• Listed entries:
BEGIN

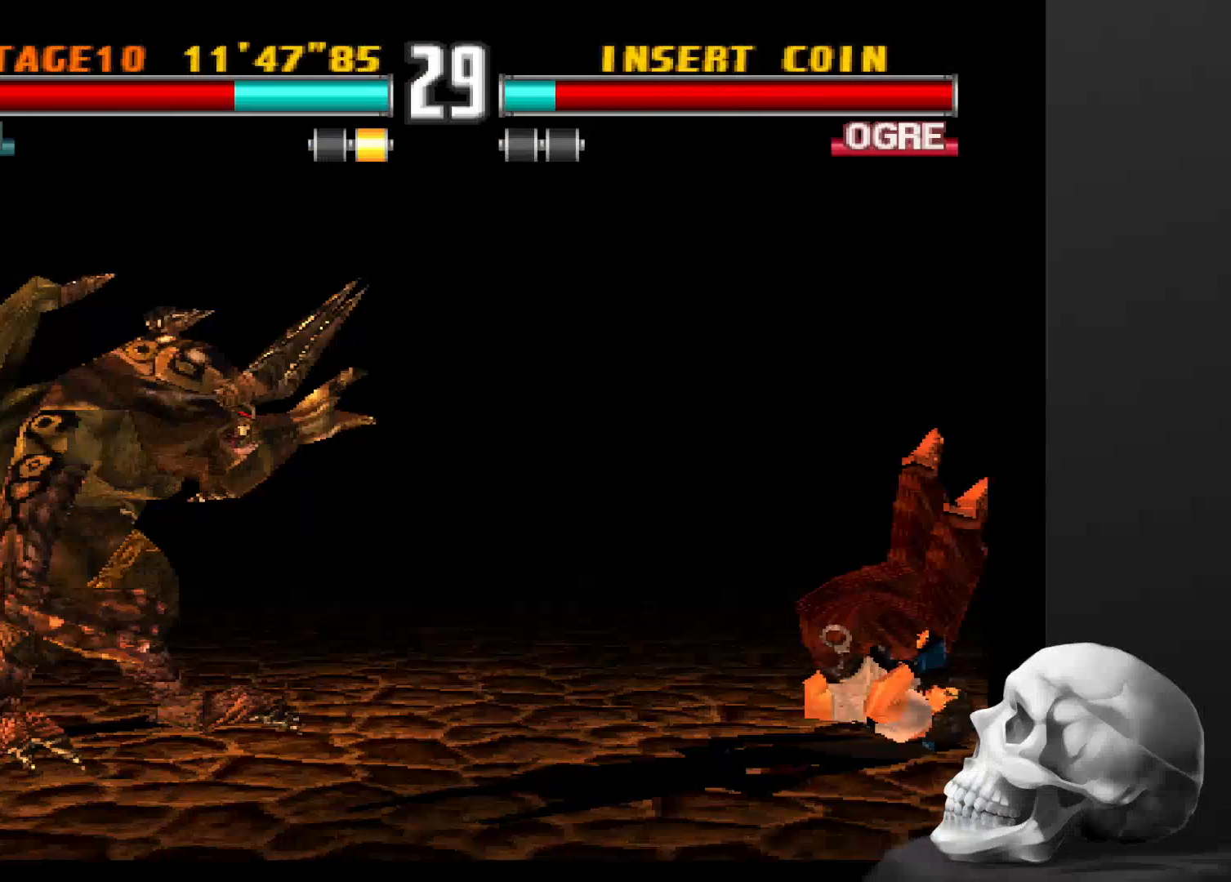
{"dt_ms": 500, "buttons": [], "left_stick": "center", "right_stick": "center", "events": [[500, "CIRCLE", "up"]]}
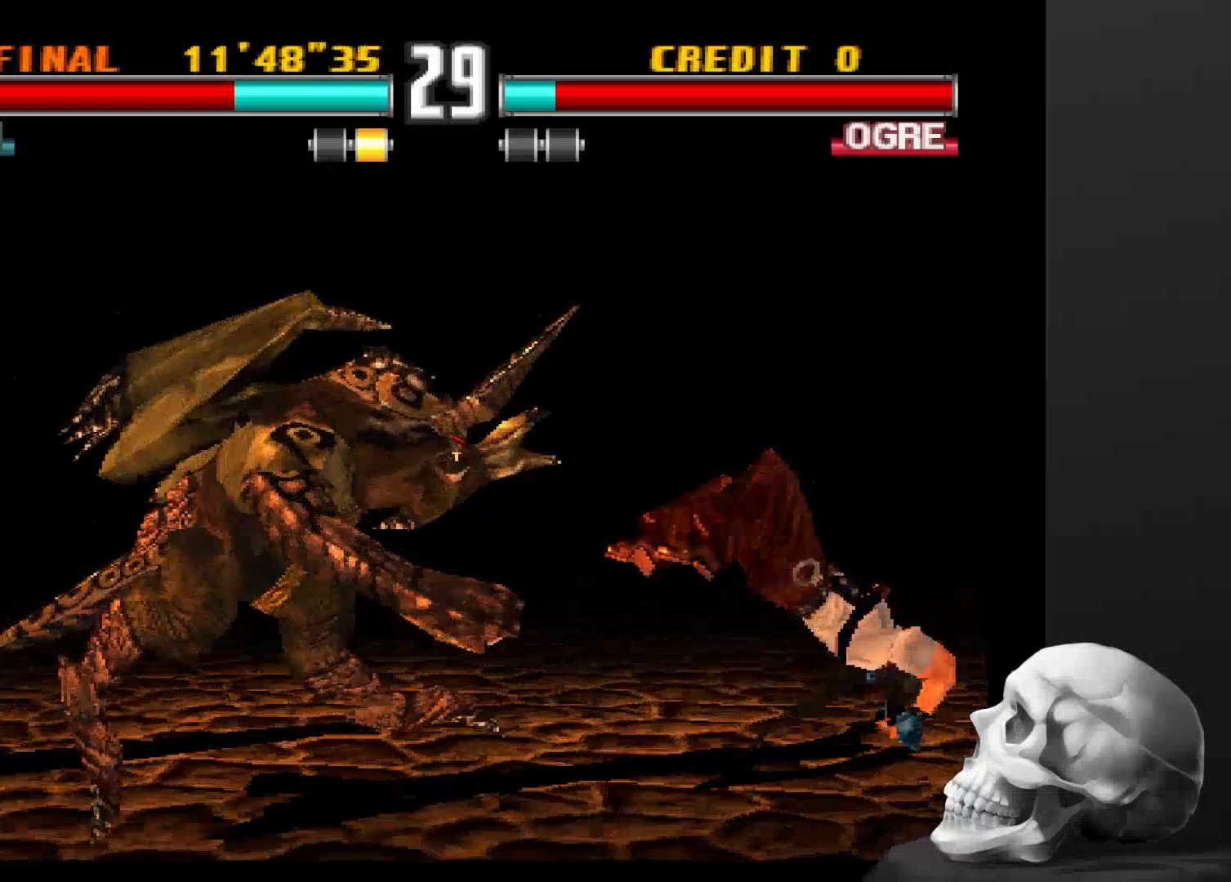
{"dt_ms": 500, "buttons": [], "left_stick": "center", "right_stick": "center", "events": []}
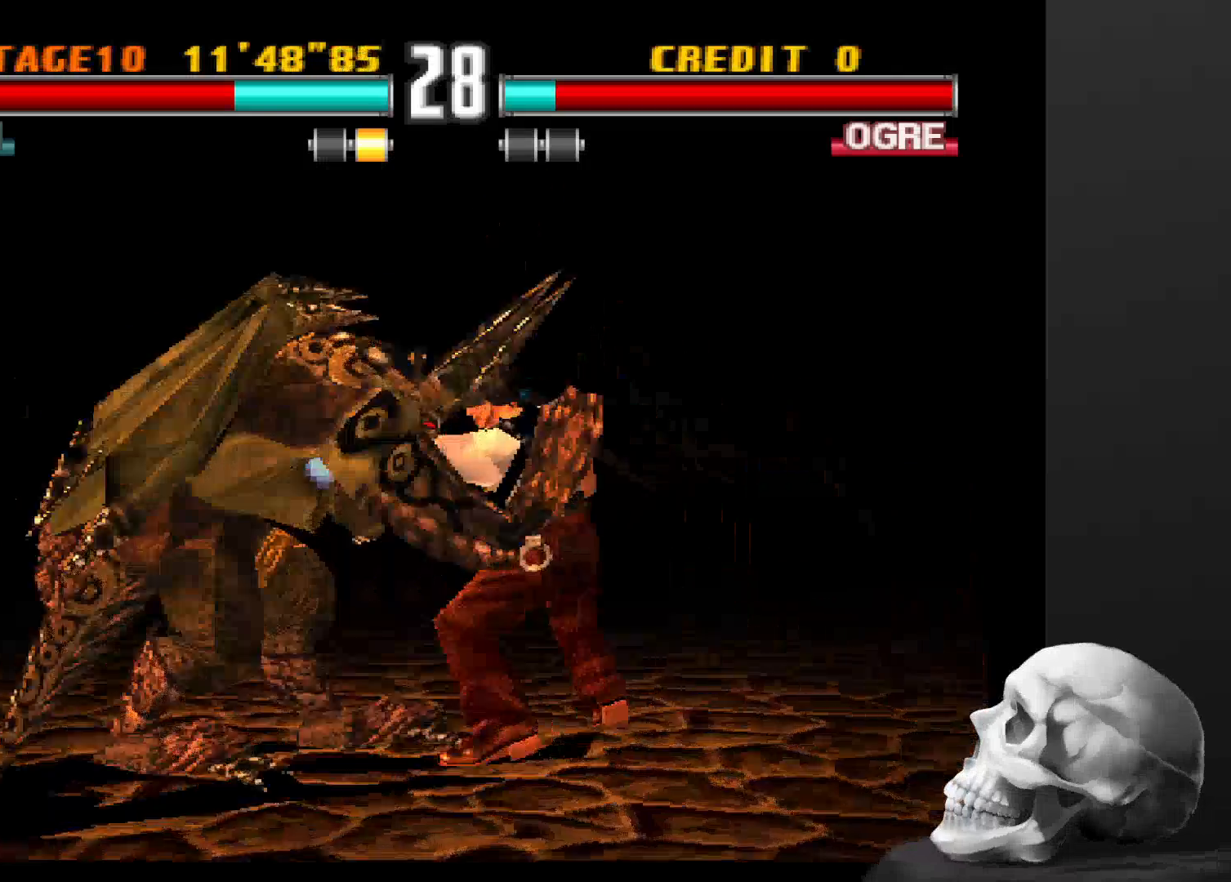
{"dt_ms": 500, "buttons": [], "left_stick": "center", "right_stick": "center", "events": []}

END
BEGIN

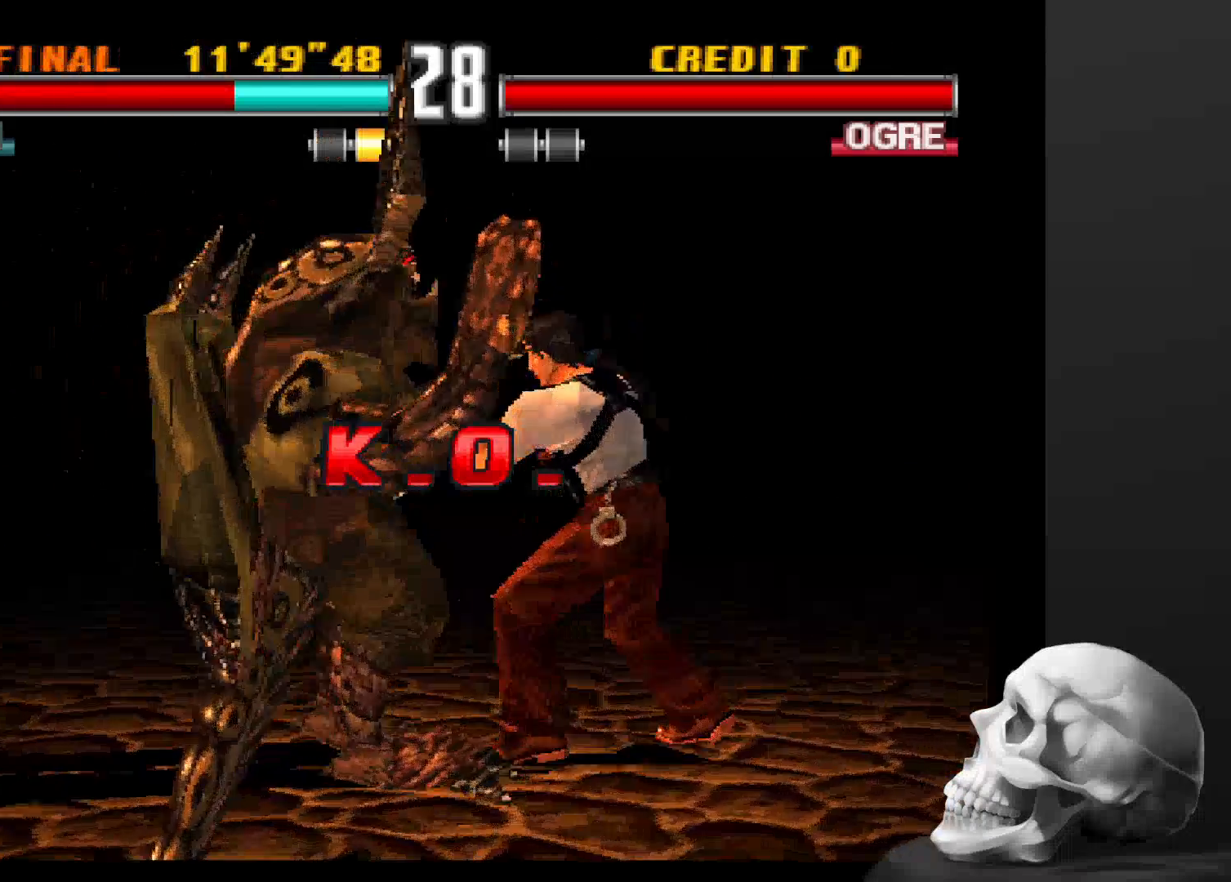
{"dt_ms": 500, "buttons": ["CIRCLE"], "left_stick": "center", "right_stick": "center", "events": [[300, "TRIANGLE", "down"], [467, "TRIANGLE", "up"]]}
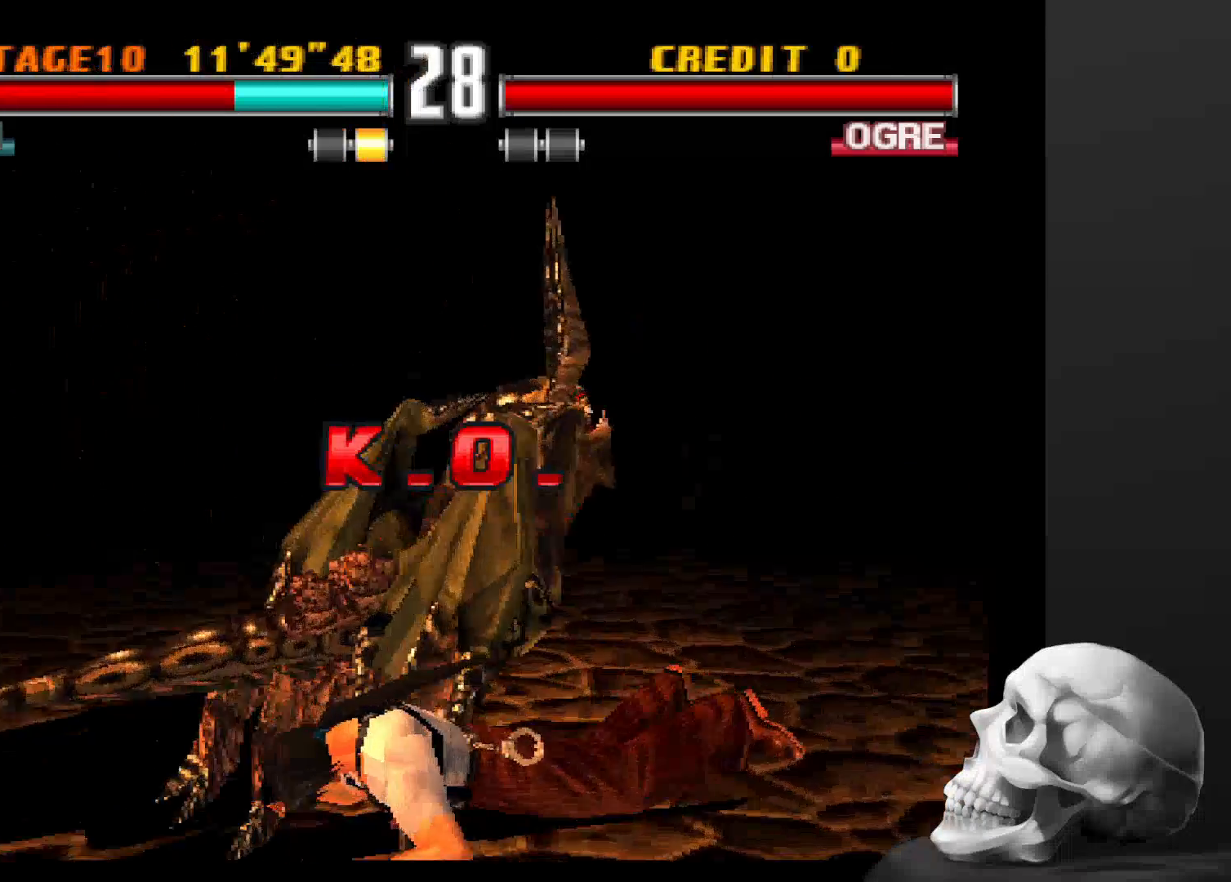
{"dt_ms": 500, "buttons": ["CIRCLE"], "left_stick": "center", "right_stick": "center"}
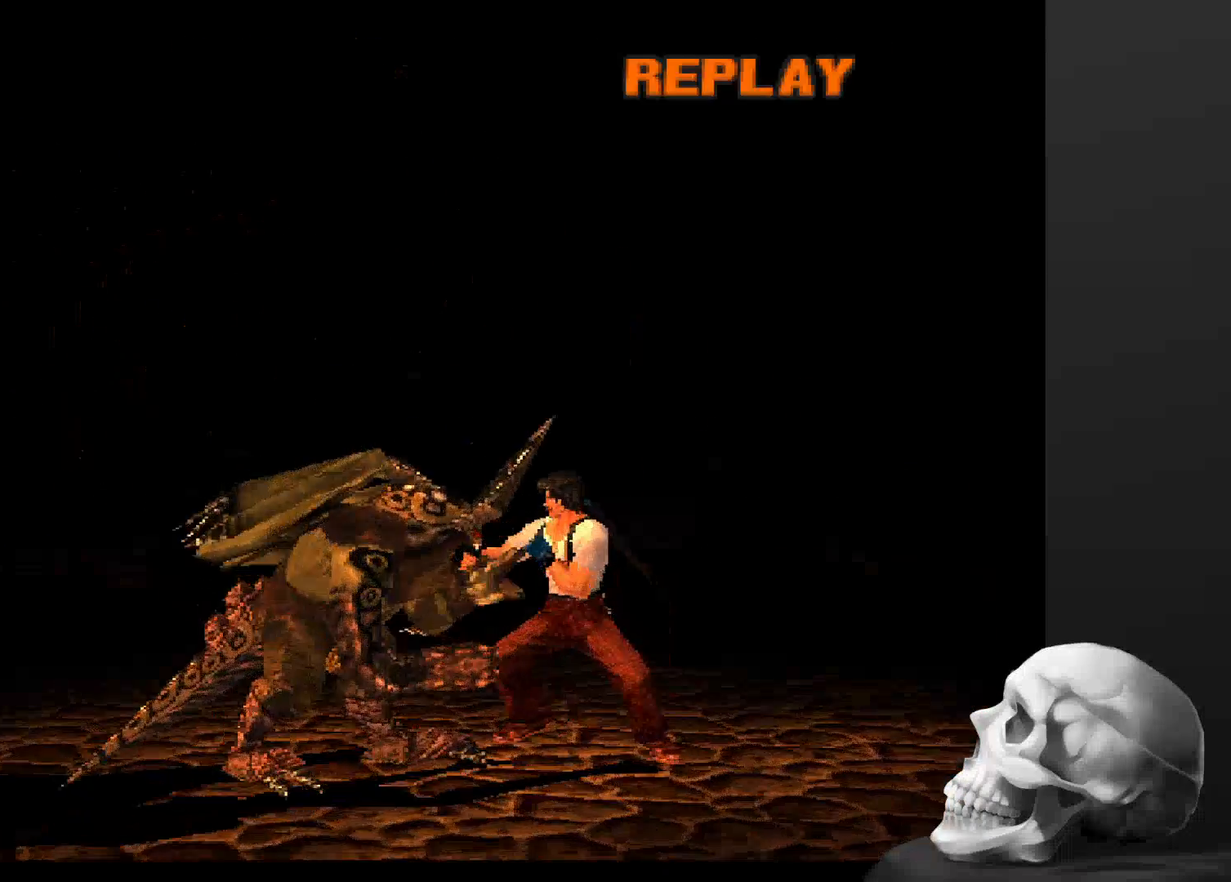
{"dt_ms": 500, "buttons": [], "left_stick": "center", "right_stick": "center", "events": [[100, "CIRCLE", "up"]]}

END

• Task objective:
Among the lines above, find those holding "events" and copy each one.

• Task response:
{"dt_ms": 500, "buttons": [], "left_stick": "center", "right_stick": "center", "events": [[500, "CIRCLE", "up"]]}
{"dt_ms": 500, "buttons": [], "left_stick": "center", "right_stick": "center", "events": []}
{"dt_ms": 500, "buttons": [], "left_stick": "center", "right_stick": "center", "events": []}
{"dt_ms": 500, "buttons": ["CIRCLE"], "left_stick": "center", "right_stick": "center", "events": [[300, "TRIANGLE", "down"], [467, "TRIANGLE", "up"]]}
{"dt_ms": 500, "buttons": [], "left_stick": "center", "right_stick": "center", "events": [[100, "CIRCLE", "up"]]}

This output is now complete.